Pull out every line with the word "ºÊýµÄ" from the entries below.

···

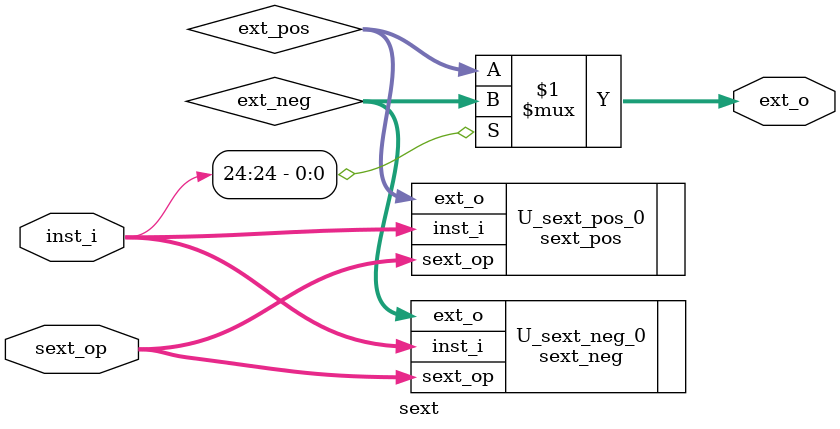
<source format=v>

`include "param.vh"


// ¶ÔÓ¦¹ØÏµ
// inst[31:7]   ------  inst_i[24:0]
// inst[31:20]  ------  inst_i[24:13]
// inst[31:25]  ------  inst_i[24:18]
// inst[11:7]   ------  inst_i[4:0]
// inst[31]     ------  inst_i[24]
// inst[7]      ------  inst_i[0]
// inst[30:25]  ------  inst_i[23:18]
// inst[11:8]   ------  inst_i[4:1]
// inst[31:12]  ------  inst_i[24:5]
// inst[19:12]  ------  inst_i[12:5]
// inst[20]     ------  inst_i[13]
// inst[30:21]  ------  inst_i[23:14]
module sext(
    input       [24:0]  inst_i,     // inst[31:7]
    input       [2:0]   sext_op,
    output      [31:0]  ext_o
    );
    wire [31:0] ext_pos;
    wire [31:0] ext_neg;
    // ÕýÊýµÄ·ûºÅÀ©Õ¹µ¥Ôª
    sext_pos U_sext_pos_0(
        .inst_i     (inst_i),
        .sext_op    (sext_op),
        .ext_o      (ext_pos)
    );
    // ¸ºÊýµÄ·ûºÅÀ©Õ¹µ¥Ôª
    sext_neg U_sext_neg_0(
        .inst_i     (inst_i),
        .sext_op    (sext_op),
        .ext_o      (ext_neg)
    );
    assign ext_o = inst_i[24] ? ext_neg : ext_pos;      // Èç¹ûÊÇÕýÊý£¬ÔòÓÃÕýÊýµÄ·ûºÅÀ©Õ¹£»Èç¹ûÊÇ¸ºÊýÔòÓÃ¸ºÊýµÄ·ûºÅ
endmodule

</source>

···

**Output below:**
    // ¸ºÊýµÄ·ûºÅÀ©Õ¹µ¥Ôª
    assign ext_o = inst_i[24] ? ext_neg : ext_pos;      // Èç¹ûÊÇÕýÊý£¬ÔòÓÃÕýÊýµÄ·ûºÅÀ©Õ¹£»Èç¹ûÊÇ¸ºÊýÔòÓÃ¸ºÊýµÄ·ûºÅ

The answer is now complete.